Dear Mom,

I’ve been writing a lot lately about my need and desire to forgive and move on from the mistakes I made as a teenager and young adult. All the moments when I screwed up and all the apologies I still need to make. This week I’ve been thinking about a different timeframe that I still feel the need to look at. Not my childhood or my adolescence. This was a chunk of years that came later. 

It began in my early twenties. I had recently gotten accepted into Film School after having been waitlisted. I was in the process of breaking up with my boyfriend of five years. We still lived together, but it was over. You came to visit me. It was Memorial Day weekend. We got along so well. Snuggled on the couch and watched TV. Talked all night. You hung out with me and my friends. We had a barbeque and drank Yuengling at Tom Brown Park in Tallahassee. We talked about real things that I can’t remember now but I know it was an important visit. Different. Special. We were developing our relationship and it very much felt like a shift. Like you weren’t judging me as a child anymore but as an equal. It felt like it was the start of a great relationship. I think you felt the same way.

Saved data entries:
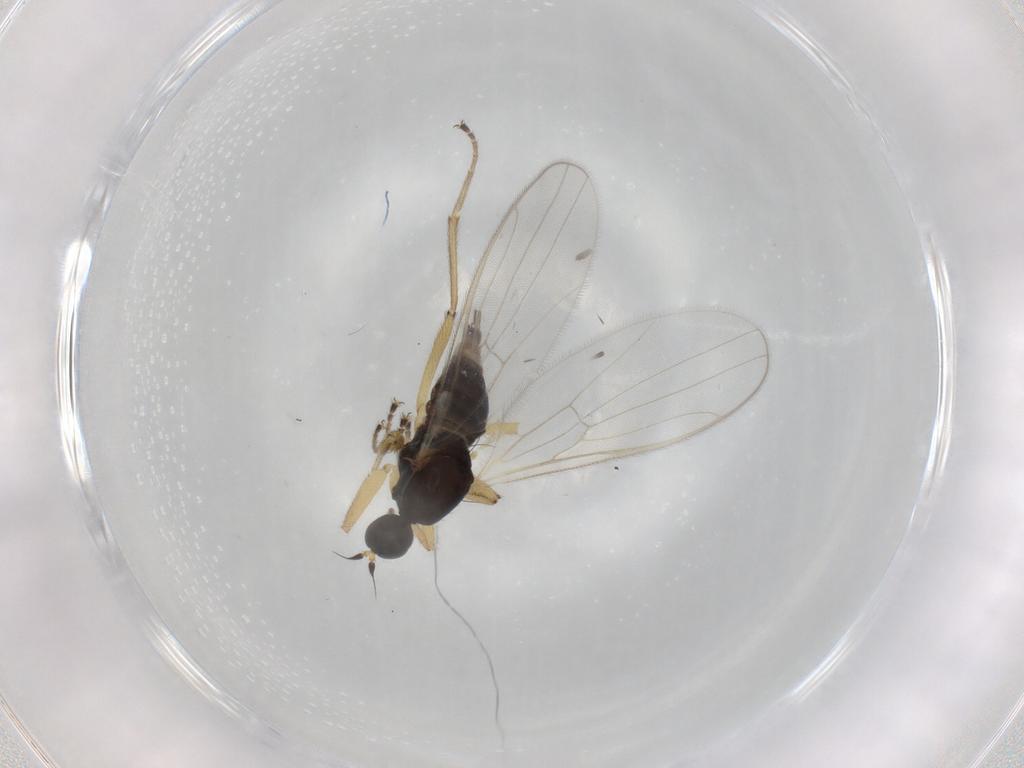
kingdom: Animalia
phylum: Arthropoda
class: Insecta
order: Diptera
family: Hybotidae
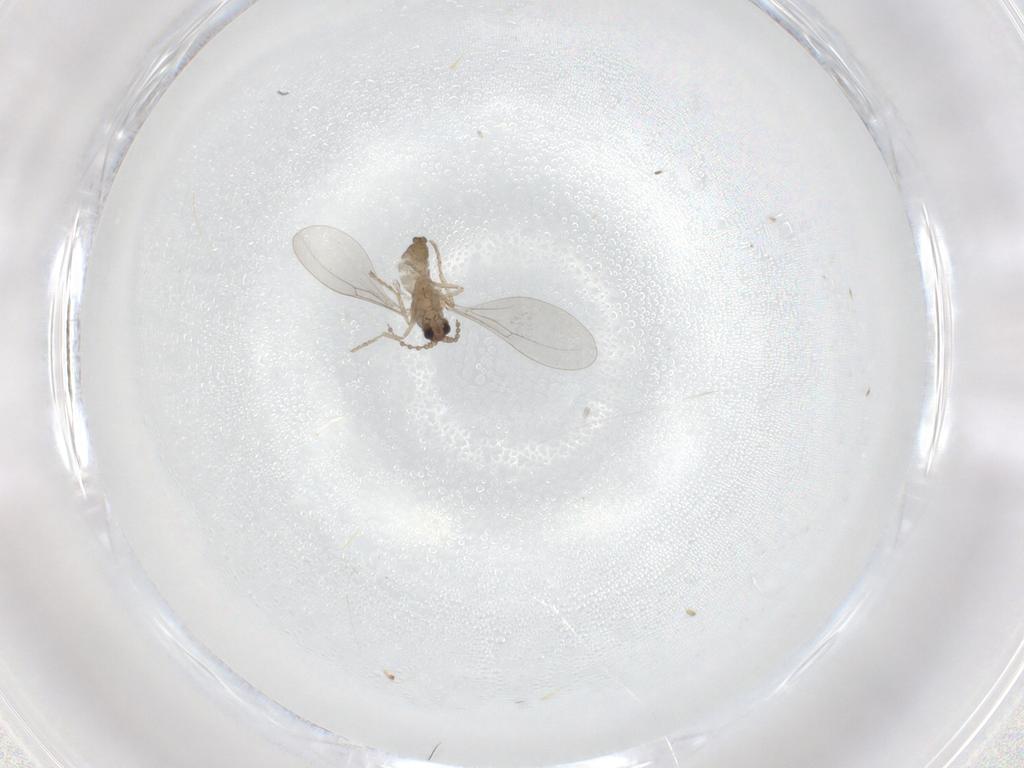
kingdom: Animalia
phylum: Arthropoda
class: Insecta
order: Diptera
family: Cecidomyiidae
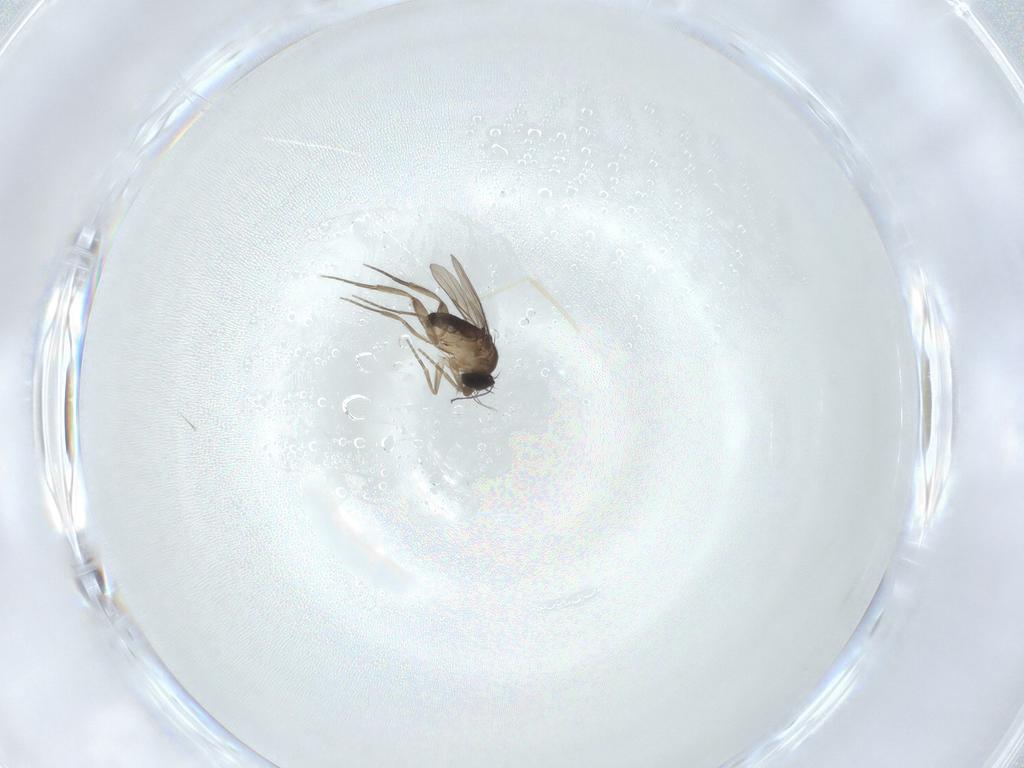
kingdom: Animalia
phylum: Arthropoda
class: Insecta
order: Diptera
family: Phoridae
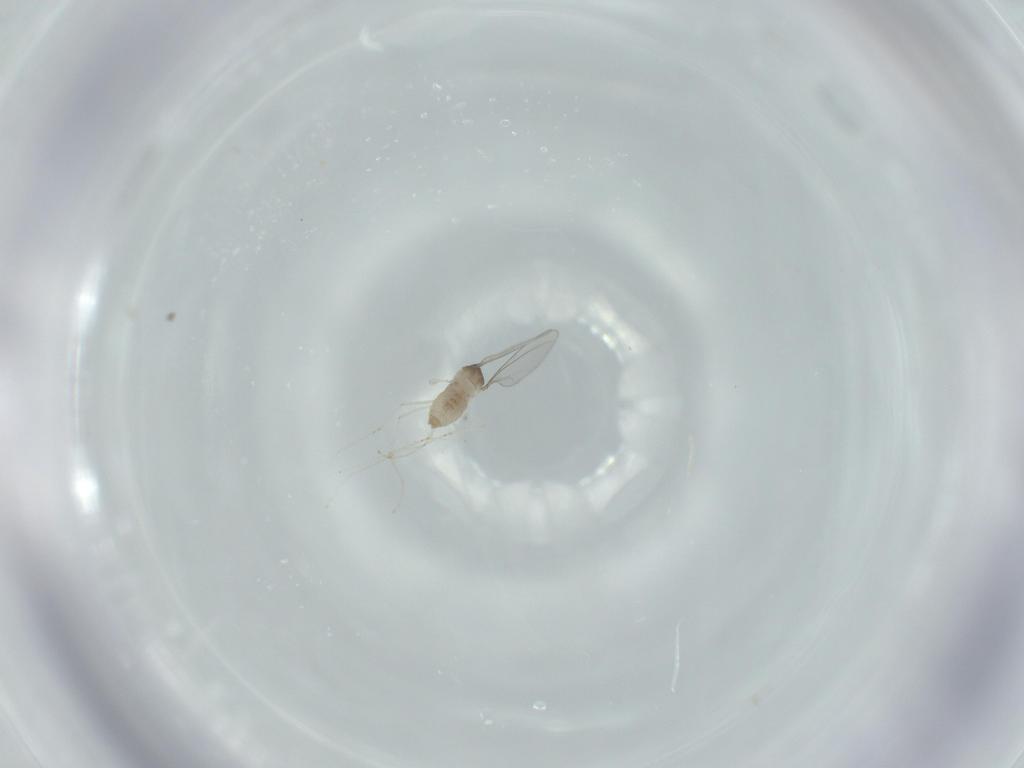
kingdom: Animalia
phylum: Arthropoda
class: Insecta
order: Diptera
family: Cecidomyiidae
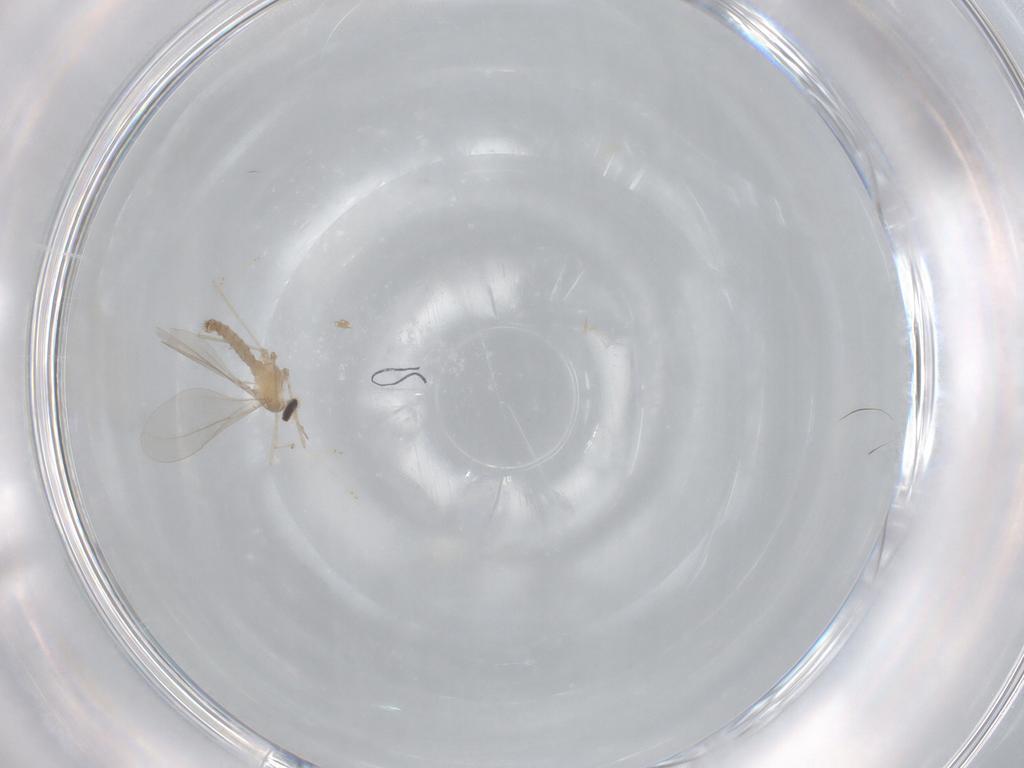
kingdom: Animalia
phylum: Arthropoda
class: Insecta
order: Diptera
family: Cecidomyiidae
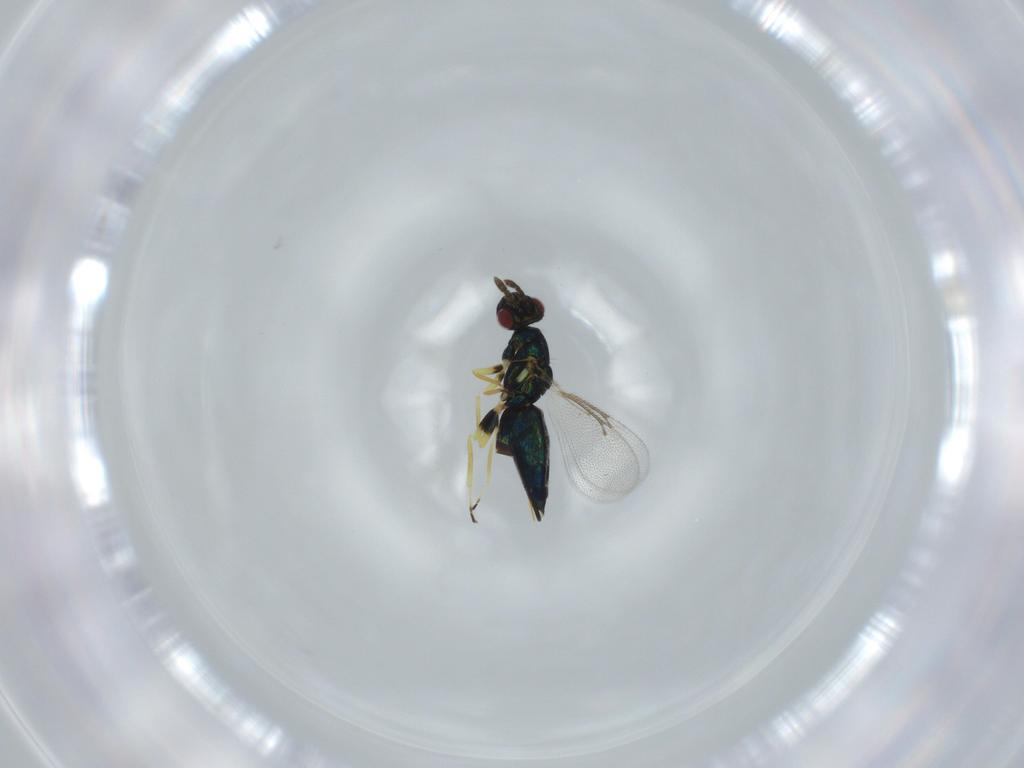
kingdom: Animalia
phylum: Arthropoda
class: Insecta
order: Hymenoptera
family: Eulophidae
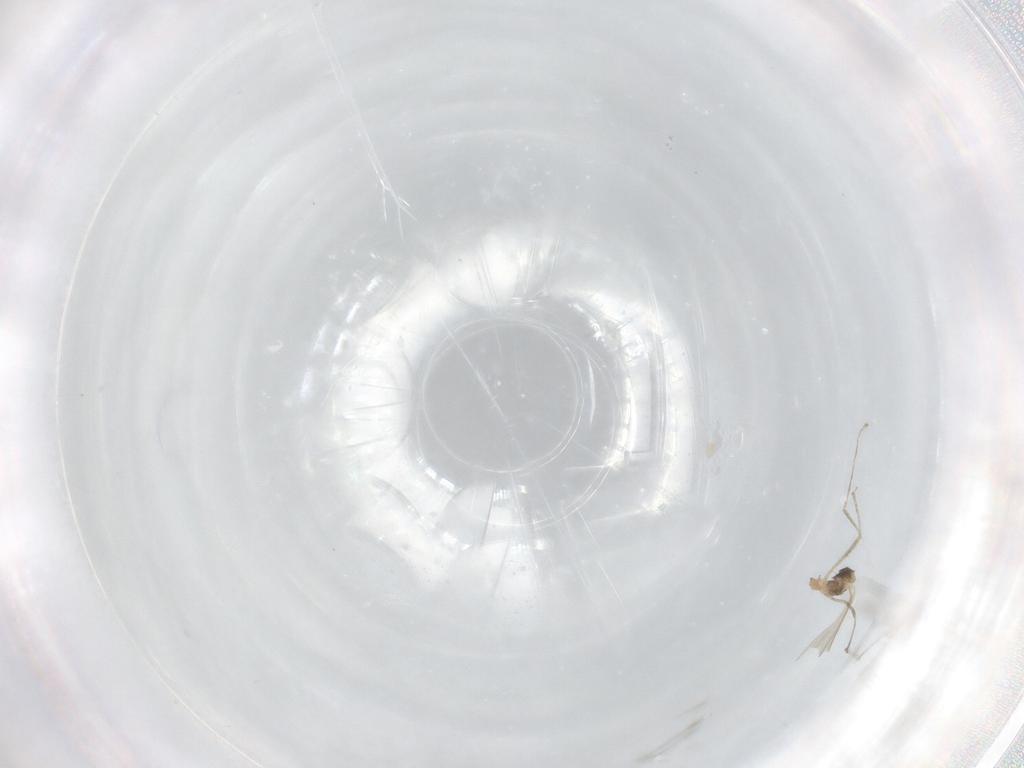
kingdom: Animalia
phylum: Arthropoda
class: Insecta
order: Diptera
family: Cecidomyiidae
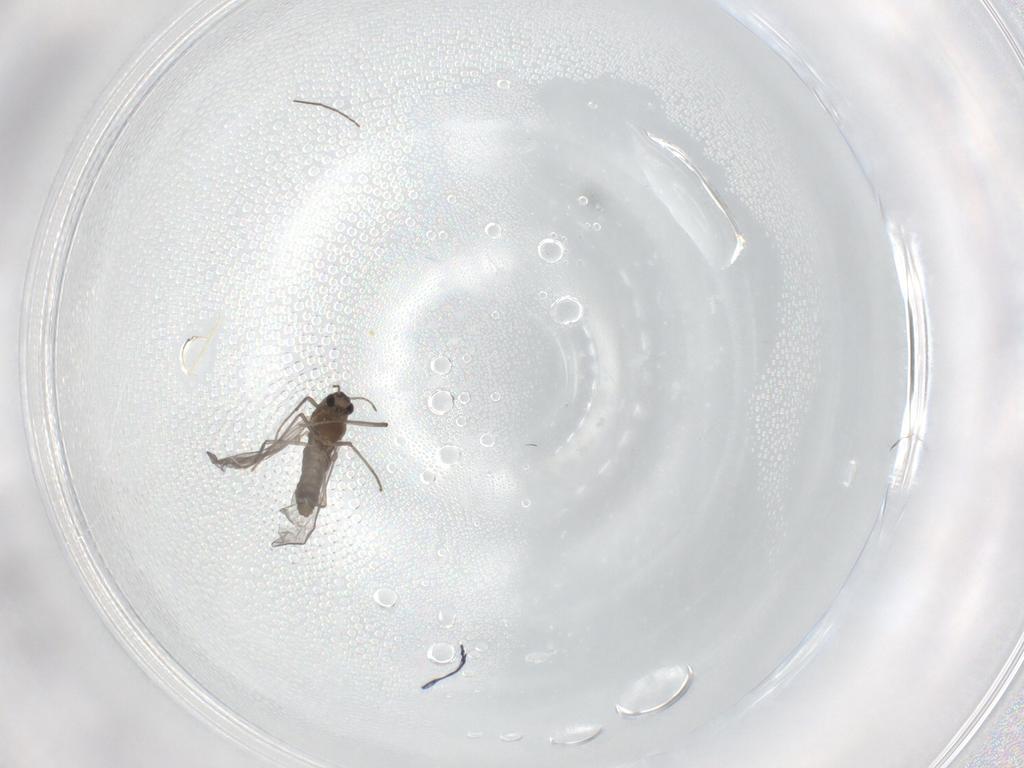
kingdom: Animalia
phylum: Arthropoda
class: Insecta
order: Diptera
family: Chironomidae
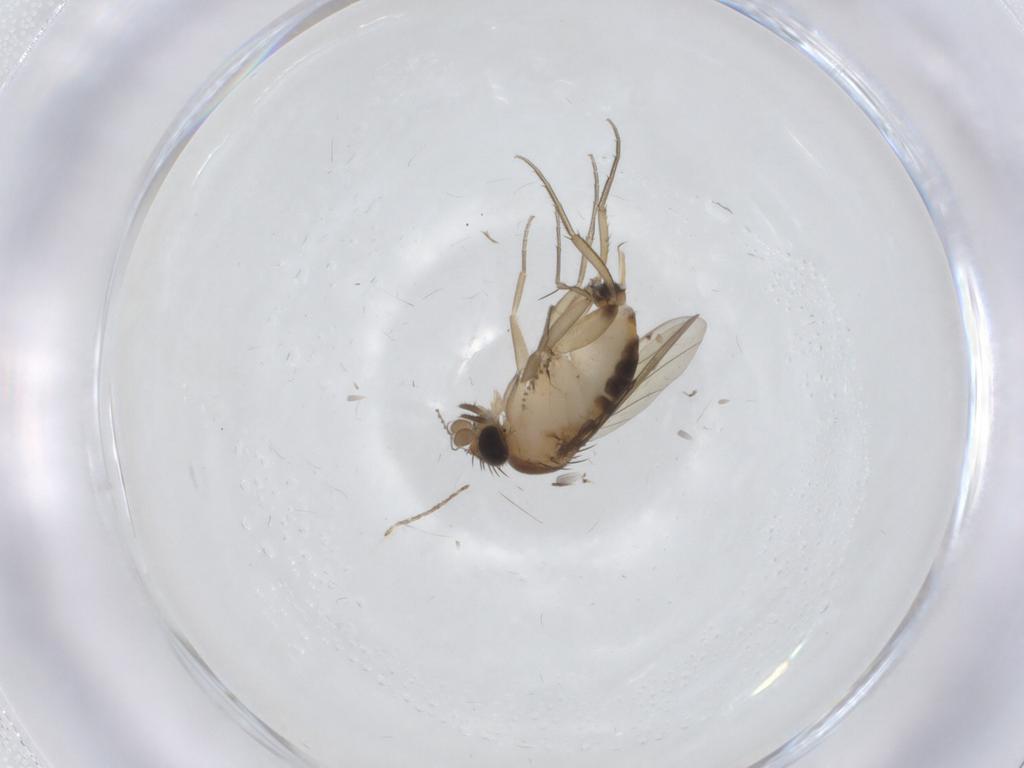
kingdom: Animalia
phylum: Arthropoda
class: Insecta
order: Diptera
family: Phoridae
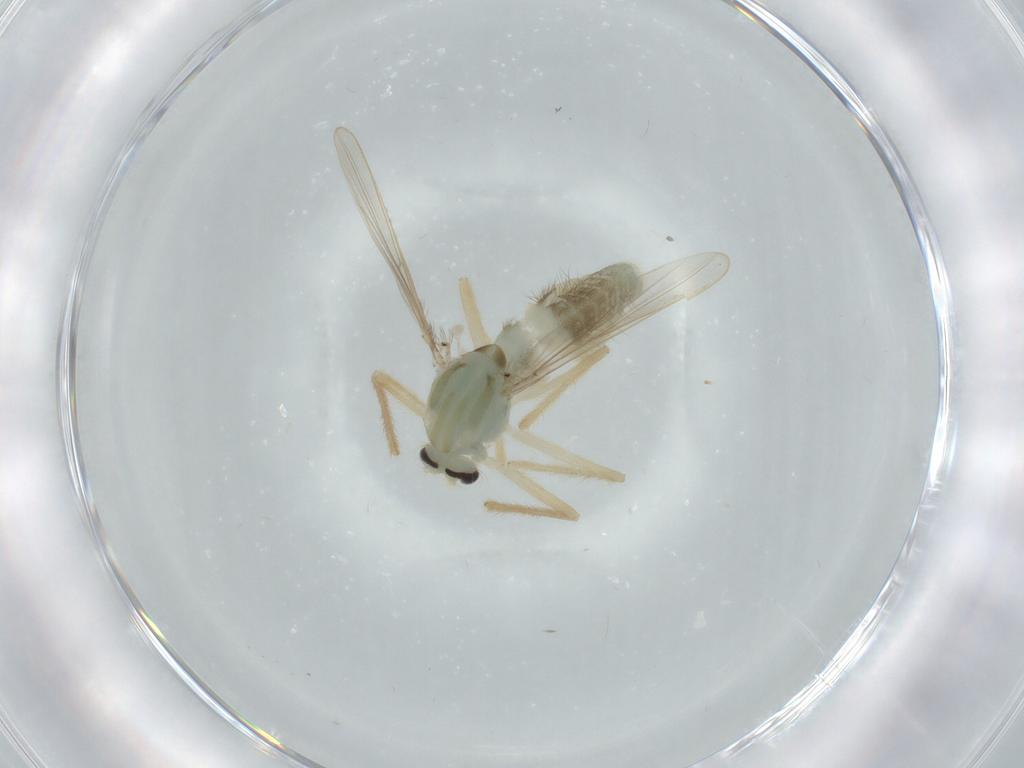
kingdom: Animalia
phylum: Arthropoda
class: Insecta
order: Diptera
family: Chironomidae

• [Prompt] Transcribe the stretch of the letter from "It began in" through "the same way.". This data was drawn from a separate source and is unrelated to the letter.

• [Finished exercise]
It began in my early twenties. I had recently gotten accepted into Film School after having been waitlisted. I was in the process of breaking up with my boyfriend of five years. We still lived together, but it was over. You came to visit me. It was Memorial Day weekend. We got along so well. Snuggled on the couch and watched TV. Talked all night. You hung out with me and my friends. We had a barbeque and drank Yuengling at Tom Brown Park in Tallahassee. We talked about real things that I can’t remember now but I know it was an important visit. Different. Special. We were developing our relationship and it very much felt like a shift. Like you weren’t judging me as a child anymore but as an equal. It felt like it was the start of a great relationship. I think you felt the same way.